Monitoring and Managing Jobs
Monitoring and Managing Batch Jobs
These are some basic commands for monitoring and modifiying batch jobs while they're queued or running.
NERSC has developed a new tool for monitoring and viewing the state of batch jobs for genepool called qs. Please read about Monitoring jobs with qs
| Action | How to do it | Comment |
|---|---|---|
| Get a listing of your jobs and their states | qs -u | If you skip the -u option, you'll get all the jobs on Genepool/Phoebe. |
| qstat -u user_name | If you skip the -u option, you'll only see jobs for your username. | |
| qstat_long -u user_name | Regular qstat truncates job names to 10 characters.
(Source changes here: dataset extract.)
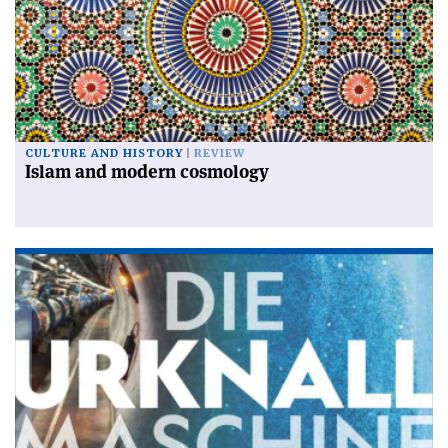
CULTURE AND HISTORY
REVIEW
Islam and modern cosmology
If you need a full name - use qstat_long. | |
| Get detailed info about a specific job | qstat -j job_ID | You can get job_ID by listing your jobs as described above. |
| See how much cputime a job has used | qstat -j job_ID | Look in the next to the last line or grep the output on "usage". Note that in the memory usage GBs stands for Gigabyte-seconds. |
| Kill a specific job | qdel job_ID | If qdel doesn't work try qdel -f job_ID |
| Kill all your jobs | qdel -u user_name | |
| Select a job to run first | qalter -js NN job_ID NN is some positive number |
In UGE you control the relative priority of your jobs by adjusting their job shares. A larger job share results in a higher priority. |
| Use multiple job slots for your job | qalter -pe pe_slots NN job_ID NN is some positive number |
Set NN to the number of job slots your job needs to prevent overloading the node. For example, if you are are running a multithreaded job set NN to the number of threads. |
| Clear jobs in Eqw state | qmod -cj job_ID | The Eqw state means the job started but there was some error. Check the error with "qstat -j job_ID". It will be listed near the end of the output. Fix it if necessary before clearing the job or it will just go back into the Eqw state again. This can only be done from the genepool login nodes (not the gpints). |